A zealous police captain (William Smithers) wants T behind bars. But for now, the evidence is flimsy enough for T to walk, and he arranges for Chalky, Pete & Big to meet with each other at the pool hall, just to clear up that they have no beef with each other. But when Big shows up and then a group of thugs dressed like police arrive to shoot up the place— and Big—it becomes clear to T that he was set up from the beginning by the conniving Chalky & Pete. This sets up the climax in which T methodically gets his revenge on the crooks that double-crossed him.
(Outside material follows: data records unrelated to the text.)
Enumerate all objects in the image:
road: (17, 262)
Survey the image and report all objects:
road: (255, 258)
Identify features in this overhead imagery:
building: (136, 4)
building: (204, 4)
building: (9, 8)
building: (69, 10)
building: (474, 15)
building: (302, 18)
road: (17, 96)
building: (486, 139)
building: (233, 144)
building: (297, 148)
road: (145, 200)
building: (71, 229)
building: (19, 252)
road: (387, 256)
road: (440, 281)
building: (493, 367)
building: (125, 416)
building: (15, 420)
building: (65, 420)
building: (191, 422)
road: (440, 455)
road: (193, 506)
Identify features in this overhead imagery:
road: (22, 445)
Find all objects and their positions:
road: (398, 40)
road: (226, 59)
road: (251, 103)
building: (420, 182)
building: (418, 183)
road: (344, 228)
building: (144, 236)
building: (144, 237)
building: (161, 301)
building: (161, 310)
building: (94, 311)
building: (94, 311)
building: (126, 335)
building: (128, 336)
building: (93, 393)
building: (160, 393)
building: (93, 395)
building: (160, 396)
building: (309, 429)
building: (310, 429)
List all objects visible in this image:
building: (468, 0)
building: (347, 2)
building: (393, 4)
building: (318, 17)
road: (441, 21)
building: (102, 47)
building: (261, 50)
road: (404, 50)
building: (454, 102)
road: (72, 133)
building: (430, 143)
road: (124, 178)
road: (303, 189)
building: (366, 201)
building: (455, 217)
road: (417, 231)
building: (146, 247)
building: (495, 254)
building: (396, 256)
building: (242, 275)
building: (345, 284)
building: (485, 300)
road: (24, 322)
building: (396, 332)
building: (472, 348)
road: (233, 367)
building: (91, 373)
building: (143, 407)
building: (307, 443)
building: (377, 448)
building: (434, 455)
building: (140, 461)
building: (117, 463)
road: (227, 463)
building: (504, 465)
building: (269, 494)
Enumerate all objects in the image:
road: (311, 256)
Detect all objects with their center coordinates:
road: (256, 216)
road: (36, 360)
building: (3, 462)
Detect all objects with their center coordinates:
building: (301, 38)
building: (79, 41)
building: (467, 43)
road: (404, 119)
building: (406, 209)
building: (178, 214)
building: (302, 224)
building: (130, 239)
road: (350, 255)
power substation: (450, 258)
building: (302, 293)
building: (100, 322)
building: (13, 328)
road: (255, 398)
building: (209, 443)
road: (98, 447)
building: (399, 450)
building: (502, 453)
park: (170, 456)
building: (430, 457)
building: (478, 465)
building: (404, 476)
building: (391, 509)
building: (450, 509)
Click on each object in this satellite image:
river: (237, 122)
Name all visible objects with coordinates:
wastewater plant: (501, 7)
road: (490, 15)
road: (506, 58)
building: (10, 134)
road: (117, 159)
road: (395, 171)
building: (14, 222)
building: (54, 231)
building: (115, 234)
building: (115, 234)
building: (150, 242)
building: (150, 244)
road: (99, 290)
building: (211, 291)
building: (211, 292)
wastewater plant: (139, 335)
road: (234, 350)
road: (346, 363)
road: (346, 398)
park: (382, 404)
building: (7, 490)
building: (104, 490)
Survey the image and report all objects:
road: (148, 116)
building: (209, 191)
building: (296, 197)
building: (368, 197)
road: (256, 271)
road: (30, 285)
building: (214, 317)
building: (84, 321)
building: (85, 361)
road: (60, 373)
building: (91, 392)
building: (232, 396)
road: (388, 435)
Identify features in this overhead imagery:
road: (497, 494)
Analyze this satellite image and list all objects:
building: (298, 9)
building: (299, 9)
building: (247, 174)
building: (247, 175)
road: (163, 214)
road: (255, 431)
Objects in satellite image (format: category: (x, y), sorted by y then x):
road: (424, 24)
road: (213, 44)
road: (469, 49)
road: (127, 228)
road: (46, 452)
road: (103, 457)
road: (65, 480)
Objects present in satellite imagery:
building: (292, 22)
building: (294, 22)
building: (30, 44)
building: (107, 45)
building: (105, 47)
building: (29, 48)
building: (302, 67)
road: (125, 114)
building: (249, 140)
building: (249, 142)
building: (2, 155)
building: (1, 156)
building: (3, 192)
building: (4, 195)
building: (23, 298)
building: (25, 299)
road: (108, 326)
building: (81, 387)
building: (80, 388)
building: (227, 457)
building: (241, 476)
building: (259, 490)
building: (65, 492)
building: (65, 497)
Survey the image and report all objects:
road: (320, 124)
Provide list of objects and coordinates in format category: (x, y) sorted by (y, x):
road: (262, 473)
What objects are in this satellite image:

Analysis: Like Shaft, Hooks' Mister T is a role model of black self-made success: he's well-dressed (the trailer makes mention of his $600 suits), neatly coiffed, drives a Lincoln Continental (he's said to buy a new ride every year), and lives at a swank bachelor's pad apartment in a desirable (read: white) part of town. He's street smart (the trailer mentions that "he was a man ever since he was a kid") but he has all the appropriate licenses he needs and is apparently a regular at the local law library. In other words, he can go toe-to-toe with the (white) establishment with no fear. T's no 'honky-basher', though—he clearly has a friendly relationship with the white sergeant who oversees the police records department. He's also community minded—when told about a child injured in a ghetto tenement due to creaky railing, he casually barges into a real estate manager's office and bullies the boss into fixing up the place and paying the hospital bill for the child.

Last but not least, T is a ladies' man. His main girlfriend, lounge singer Cleo, is played by genre regular Paula Kelly. Another special friend is played by Jean Bell (Playboy's first black centerfold who would soon helm her own vehicle, "TNT Jackson"). Collectively, they may or may not know the score on their competition, but all of T's flames dig their man. To his credit, T isn't portrayed as a callous pimp who tough-talks and threatens his lady-friends, but simply a smooth operator in the James Bond mold.

About the only thing missing from the film is a nightclub scenario. Some of the situations are a stretch to witness—in particular, T's conning his way into a police evidence locker—twice—with the cop in charge less than 10 yards away. You kind of just have to go along with the gag, and the overall action makes up for the handful of plot-holes. Curiously, a sequel was never made, despite presumably making a modest profit at the box-office.